§ Text block
--

Color

A short history of color theory

Of all the subjects presented in this book, this part devoted to color theory might be the most perplexing one. Although a basic understanding of the color spectrum is rather easy to develop, color theory is an almost infinitely complex subject with roots in both science and art. It can therefore be a daunting task to learn about color composition in a way that is true to both art history and scientific truth, and I have seen many designers stumbling on the most basic of questions: Is yellow a primary color? Which color combinations are harmonic? What is the true complementary color to blue?

I hope that this chapter on the history of color theory can help answer some of these questions by highlighting both the mistakes and successes of key figures in the field. In this abbreviated and narrow introduction, I am especially interested in the conflict between the two distinct but related fields that both operate under the term ‘color theory’: Artistic color theory, which is concerned with the visual effects of color combination in the fine arts, and scientific color theory, which describes the nature of color through increasingly complex but precise color models. The following chapters will build on lessons learned in this chapter, and it is my belief that it is essential for designers to develop a solid understanding of this history in order to make good decisions about color.

--

(Collected data entries)
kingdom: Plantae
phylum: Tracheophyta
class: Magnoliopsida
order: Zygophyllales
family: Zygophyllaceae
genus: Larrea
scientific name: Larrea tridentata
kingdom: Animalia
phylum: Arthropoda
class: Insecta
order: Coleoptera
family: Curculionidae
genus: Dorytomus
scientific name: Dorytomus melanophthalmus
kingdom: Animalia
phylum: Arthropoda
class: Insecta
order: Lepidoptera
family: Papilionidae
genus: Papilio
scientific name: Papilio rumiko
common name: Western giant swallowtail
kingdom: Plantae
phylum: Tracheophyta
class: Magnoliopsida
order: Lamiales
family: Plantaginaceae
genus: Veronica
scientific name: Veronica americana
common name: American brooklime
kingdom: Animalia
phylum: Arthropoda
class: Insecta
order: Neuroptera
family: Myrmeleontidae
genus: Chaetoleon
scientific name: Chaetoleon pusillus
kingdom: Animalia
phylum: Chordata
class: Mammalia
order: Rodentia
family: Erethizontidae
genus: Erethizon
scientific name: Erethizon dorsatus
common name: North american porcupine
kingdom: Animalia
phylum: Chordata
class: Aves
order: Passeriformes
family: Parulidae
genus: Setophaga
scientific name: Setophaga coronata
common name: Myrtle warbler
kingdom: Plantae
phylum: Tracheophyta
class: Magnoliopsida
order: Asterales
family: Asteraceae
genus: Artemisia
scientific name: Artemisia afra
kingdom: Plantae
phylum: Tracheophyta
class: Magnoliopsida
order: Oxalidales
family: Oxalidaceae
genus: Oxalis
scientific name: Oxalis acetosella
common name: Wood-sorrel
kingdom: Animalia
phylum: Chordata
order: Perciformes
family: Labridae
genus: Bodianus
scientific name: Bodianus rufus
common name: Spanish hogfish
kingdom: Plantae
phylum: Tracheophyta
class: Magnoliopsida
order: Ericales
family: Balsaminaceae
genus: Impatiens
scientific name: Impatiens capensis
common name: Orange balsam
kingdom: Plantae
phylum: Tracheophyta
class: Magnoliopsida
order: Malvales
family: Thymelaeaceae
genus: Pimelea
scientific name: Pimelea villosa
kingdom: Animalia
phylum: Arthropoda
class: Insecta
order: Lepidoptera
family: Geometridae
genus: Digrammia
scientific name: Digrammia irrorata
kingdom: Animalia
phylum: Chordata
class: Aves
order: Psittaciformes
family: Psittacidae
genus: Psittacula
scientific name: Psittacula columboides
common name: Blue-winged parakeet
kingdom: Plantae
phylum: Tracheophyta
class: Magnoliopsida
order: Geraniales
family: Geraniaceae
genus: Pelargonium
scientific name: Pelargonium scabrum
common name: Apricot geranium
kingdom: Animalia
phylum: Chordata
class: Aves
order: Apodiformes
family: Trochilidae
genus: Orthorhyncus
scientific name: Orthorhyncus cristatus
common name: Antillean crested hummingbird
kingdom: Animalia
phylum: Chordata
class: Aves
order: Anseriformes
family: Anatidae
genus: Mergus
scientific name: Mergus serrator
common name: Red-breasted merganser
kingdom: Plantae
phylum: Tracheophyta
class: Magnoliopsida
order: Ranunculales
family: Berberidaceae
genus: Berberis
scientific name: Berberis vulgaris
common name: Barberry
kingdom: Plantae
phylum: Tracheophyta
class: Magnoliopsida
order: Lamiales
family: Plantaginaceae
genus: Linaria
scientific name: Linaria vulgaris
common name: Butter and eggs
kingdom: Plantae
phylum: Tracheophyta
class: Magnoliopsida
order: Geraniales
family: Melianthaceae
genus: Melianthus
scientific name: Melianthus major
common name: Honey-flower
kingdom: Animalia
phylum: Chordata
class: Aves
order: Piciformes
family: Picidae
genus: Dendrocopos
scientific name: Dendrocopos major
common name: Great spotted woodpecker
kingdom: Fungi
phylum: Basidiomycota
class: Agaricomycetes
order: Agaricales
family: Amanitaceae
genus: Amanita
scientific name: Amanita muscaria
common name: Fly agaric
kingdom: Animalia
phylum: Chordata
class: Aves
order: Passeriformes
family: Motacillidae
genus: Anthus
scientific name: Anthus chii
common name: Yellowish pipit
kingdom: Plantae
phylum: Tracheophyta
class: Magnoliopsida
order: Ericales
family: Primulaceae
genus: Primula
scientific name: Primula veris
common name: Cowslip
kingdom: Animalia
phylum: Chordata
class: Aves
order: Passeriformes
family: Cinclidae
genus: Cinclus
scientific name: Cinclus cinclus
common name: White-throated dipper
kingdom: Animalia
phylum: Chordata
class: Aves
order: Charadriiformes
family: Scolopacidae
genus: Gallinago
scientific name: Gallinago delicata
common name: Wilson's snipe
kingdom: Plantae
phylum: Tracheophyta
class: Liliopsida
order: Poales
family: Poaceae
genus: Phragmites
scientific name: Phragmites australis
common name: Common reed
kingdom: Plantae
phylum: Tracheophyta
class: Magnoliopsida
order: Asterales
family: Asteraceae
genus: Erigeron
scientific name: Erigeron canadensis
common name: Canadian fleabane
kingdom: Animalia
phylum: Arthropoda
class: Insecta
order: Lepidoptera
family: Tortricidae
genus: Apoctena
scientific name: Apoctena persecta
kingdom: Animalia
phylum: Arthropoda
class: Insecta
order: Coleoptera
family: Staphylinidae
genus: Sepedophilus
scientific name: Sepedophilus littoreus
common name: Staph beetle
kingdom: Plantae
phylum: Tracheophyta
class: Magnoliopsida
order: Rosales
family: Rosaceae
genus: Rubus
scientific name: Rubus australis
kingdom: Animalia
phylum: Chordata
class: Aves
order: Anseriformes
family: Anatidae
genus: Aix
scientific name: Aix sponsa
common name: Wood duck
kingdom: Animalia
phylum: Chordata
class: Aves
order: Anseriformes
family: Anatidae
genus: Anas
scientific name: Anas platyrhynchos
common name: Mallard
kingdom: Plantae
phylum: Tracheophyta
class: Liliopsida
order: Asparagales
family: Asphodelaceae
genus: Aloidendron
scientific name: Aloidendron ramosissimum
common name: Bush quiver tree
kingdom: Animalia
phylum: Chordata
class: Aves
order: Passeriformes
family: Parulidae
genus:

--

§ Required task A
Reproduce the passage on color theory word for word, from "Of all the subjects" up to and including "color to blue?".
§ Required task B
Extend the color theory passage by writing the next part, starting right after its final sentence.

§ Exercise answer A
Of all the subjects presented in this book, this part devoted to color theory might be the most perplexing one. Although a basic understanding of the color spectrum is rather easy to develop, color theory is an almost infinitely complex subject with roots in both science and art. It can therefore be a daunting task to learn about color composition in a way that is true to both art history and scientific truth, and I have seen many designers stumbling on the most basic of questions: Is yellow a primary color? Which color combinations are harmonic? What is the true complementary color to blue?

§ Exercise answer B
One of the first known theories about color can be found in On Colors, a short text written in ancient Greece. The text was originally attributed to Aristotle, but it is now widely accepted to have been written by members of his Peripatetic school. Based on observations of how color behaves in nature, the text argues that all colors exist in a spectrum between darkness and light, and that four primary colors come from the four elements: fire, air, water, and earth. This can seem rather weird and speculative today, but these observations made sense at the time: A plant is green above ground and white in its roots, thus the color must come from the sun. Likewise, a plant left to dry will lose its vivid colors, thus water provides color too. This theory is typical of how color theorists for centuries used color to establish a general theory of the universe. Despite the erroneous theory, On Colors has a series of important observations, like the fact that “darkness is not a colour at all, but is merely an absence of light”1 – a discovery propelled by watching how clouds darken as they thicken2.

Like so many other areas of science, Isaac Newton completely redefined the conventional theories on the behavior of light when he published the first edition of Opticks in 1704. Rather than seeing light as a void of color, Newton discovered that white light is a combination of all colors across the color spectrum. The basics of his experiments was a well-known phenomena: When you shine white light through a prism, the light is split into colors from across the color spectrum. However, Newton discovered that he could recombine these spectral colors to once again turn them into white light.

Newton's color circle used seven colors mapped to a musical octave starting at the tone D.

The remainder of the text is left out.